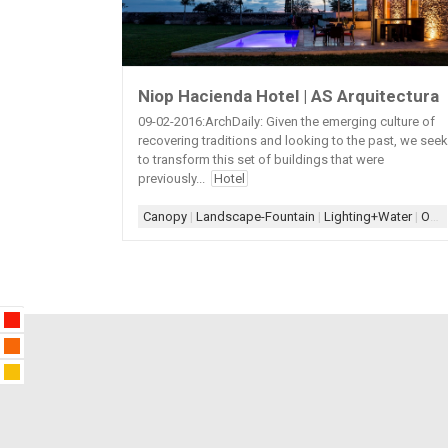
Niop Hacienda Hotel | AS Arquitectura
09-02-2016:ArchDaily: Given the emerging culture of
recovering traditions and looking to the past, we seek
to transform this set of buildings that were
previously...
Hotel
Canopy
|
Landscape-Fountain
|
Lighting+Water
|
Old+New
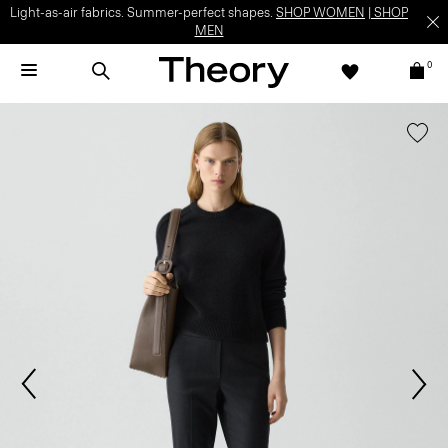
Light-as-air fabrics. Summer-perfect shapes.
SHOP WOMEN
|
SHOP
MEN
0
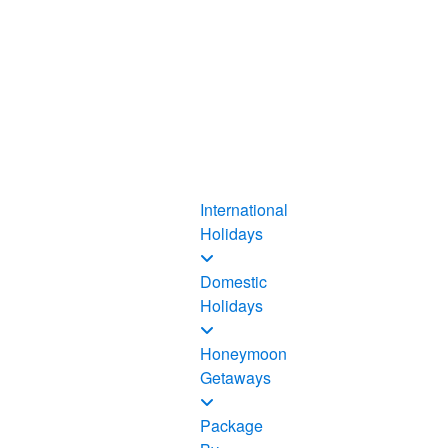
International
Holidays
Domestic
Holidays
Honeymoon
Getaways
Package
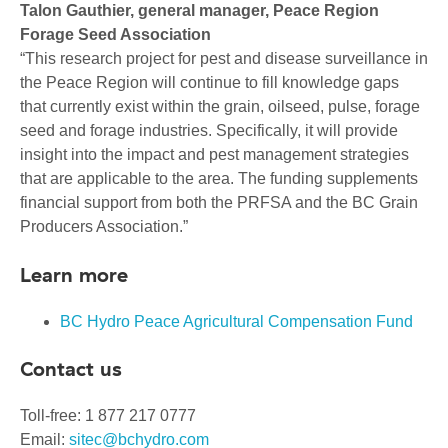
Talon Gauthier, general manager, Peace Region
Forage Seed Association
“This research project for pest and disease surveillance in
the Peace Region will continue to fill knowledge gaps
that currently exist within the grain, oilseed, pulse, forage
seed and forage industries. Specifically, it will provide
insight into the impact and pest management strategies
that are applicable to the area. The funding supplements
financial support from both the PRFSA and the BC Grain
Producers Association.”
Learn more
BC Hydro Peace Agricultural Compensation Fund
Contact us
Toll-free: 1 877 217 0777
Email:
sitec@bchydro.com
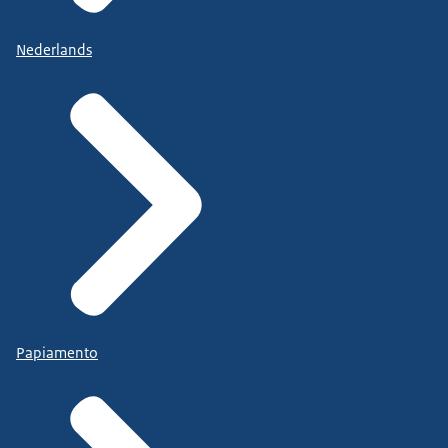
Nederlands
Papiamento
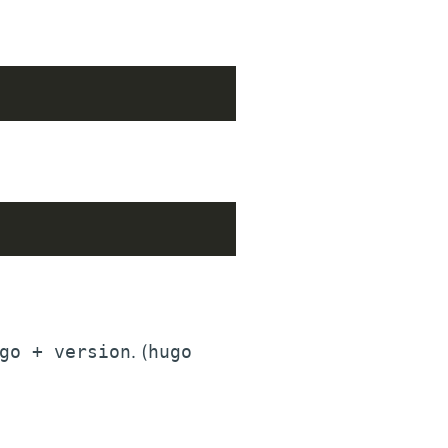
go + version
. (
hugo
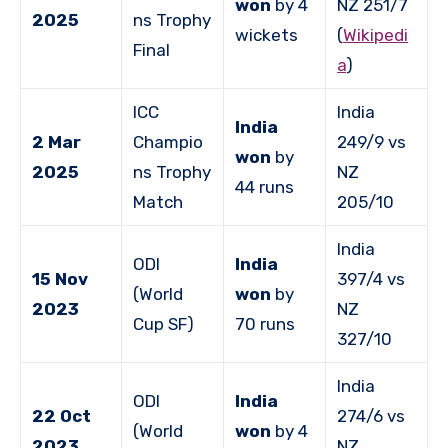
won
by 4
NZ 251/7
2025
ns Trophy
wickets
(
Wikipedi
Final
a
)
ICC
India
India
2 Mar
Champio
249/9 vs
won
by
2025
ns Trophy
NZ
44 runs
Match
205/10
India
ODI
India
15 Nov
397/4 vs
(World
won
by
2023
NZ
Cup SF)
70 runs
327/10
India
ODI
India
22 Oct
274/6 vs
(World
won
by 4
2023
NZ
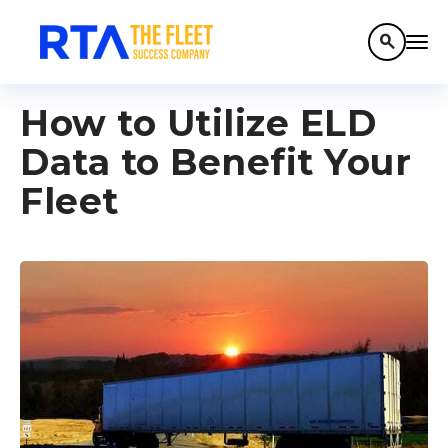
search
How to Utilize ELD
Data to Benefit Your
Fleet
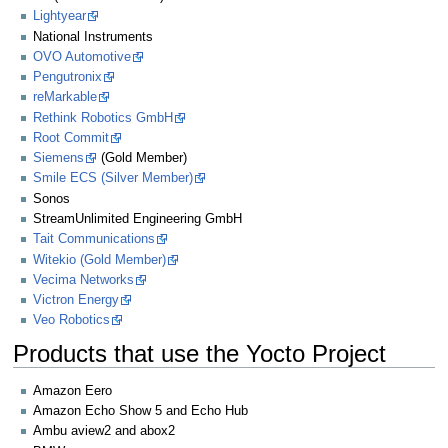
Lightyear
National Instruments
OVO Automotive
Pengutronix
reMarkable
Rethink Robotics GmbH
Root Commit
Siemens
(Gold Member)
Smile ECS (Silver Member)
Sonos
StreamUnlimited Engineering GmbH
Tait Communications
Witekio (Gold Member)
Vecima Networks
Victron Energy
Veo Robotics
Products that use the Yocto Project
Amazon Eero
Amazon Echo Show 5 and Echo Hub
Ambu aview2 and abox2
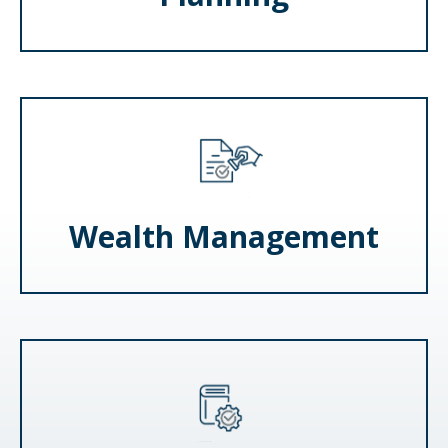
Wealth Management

• • • • •

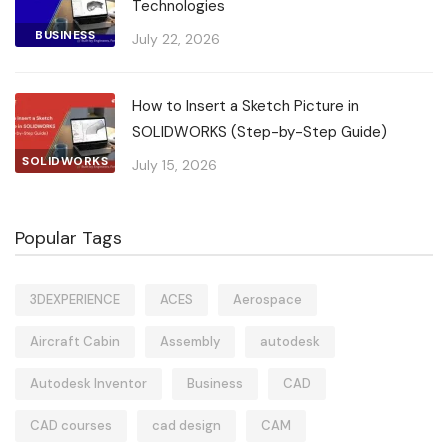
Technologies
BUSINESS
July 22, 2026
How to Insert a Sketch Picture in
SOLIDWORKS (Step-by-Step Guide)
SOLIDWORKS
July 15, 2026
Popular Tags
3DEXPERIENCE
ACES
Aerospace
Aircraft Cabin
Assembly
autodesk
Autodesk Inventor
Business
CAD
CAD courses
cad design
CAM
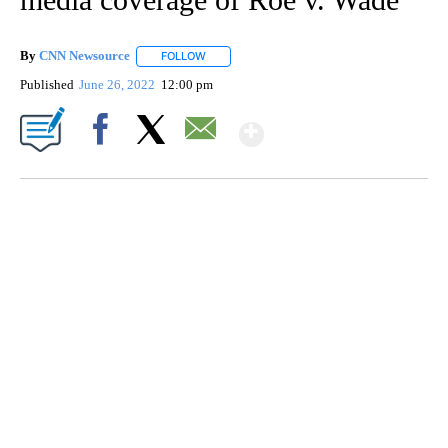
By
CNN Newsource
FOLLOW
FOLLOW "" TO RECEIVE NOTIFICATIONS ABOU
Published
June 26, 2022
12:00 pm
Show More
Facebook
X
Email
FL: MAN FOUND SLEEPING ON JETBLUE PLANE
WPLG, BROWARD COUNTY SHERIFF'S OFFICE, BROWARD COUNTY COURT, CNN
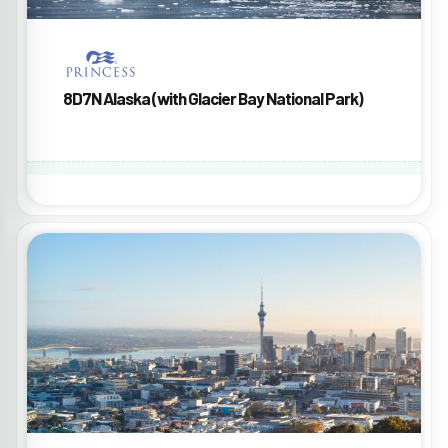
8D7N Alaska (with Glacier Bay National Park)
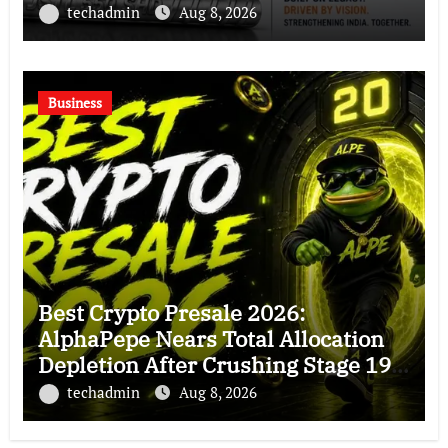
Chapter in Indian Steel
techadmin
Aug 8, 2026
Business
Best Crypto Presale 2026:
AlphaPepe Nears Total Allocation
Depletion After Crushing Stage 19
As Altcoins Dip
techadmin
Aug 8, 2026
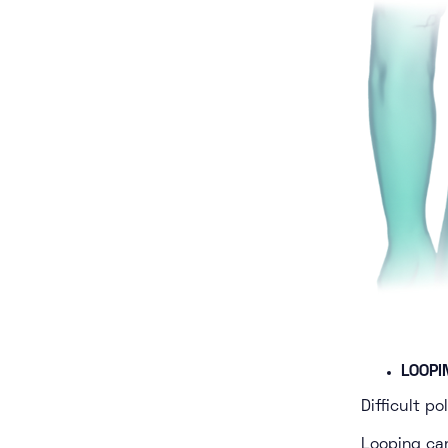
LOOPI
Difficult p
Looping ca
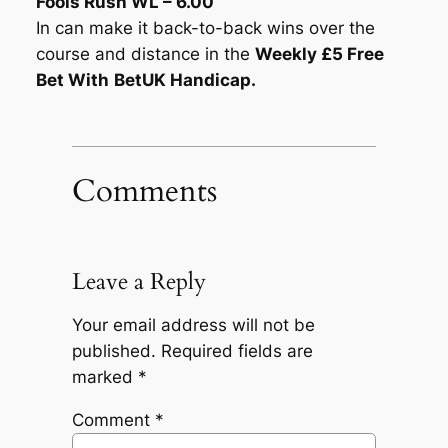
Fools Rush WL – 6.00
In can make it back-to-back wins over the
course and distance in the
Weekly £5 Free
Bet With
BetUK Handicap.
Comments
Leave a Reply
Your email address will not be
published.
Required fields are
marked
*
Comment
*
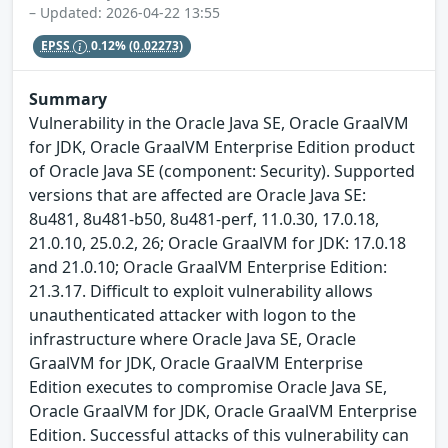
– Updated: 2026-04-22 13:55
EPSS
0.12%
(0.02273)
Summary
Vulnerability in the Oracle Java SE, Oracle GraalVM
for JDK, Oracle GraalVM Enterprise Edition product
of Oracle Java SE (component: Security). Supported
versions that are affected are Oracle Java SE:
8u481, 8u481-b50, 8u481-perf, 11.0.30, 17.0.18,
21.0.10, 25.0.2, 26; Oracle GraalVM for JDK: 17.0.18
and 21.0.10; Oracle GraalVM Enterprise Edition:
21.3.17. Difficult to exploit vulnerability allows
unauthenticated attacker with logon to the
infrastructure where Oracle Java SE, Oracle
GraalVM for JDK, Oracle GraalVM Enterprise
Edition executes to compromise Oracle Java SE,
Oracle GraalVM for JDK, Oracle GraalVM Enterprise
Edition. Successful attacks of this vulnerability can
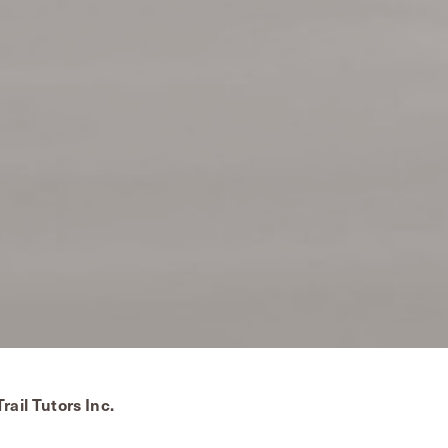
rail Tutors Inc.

• • • • •

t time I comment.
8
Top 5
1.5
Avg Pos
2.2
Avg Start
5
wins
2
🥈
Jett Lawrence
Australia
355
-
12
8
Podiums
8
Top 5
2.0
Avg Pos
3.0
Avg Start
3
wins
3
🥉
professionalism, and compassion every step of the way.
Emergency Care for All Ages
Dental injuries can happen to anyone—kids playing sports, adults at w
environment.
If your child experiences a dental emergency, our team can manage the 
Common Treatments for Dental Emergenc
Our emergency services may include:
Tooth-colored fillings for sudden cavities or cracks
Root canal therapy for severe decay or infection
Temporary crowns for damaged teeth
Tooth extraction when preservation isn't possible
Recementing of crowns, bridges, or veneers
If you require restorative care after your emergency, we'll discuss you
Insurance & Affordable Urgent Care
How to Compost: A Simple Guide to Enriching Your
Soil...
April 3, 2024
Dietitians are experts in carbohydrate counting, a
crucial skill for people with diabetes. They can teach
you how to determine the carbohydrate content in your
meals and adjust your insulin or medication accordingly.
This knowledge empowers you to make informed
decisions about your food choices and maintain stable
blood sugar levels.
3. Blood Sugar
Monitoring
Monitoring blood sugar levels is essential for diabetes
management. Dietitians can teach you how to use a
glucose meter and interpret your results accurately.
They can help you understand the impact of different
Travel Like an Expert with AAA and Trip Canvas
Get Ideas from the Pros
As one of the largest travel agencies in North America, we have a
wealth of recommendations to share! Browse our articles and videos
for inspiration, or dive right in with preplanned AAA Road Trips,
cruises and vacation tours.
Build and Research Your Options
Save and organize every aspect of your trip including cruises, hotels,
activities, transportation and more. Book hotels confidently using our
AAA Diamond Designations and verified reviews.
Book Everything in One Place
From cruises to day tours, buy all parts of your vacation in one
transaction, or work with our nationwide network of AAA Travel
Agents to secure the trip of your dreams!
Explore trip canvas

• • • • •

#### WHAT IS NEEDED:
Scan the entries for lines holding the string "FOLLOW", then copy every one of them.

#### ANSWER:
FOLLOW
FOLLOW "" TO RECEIVE NOTIFICATIONS ABOU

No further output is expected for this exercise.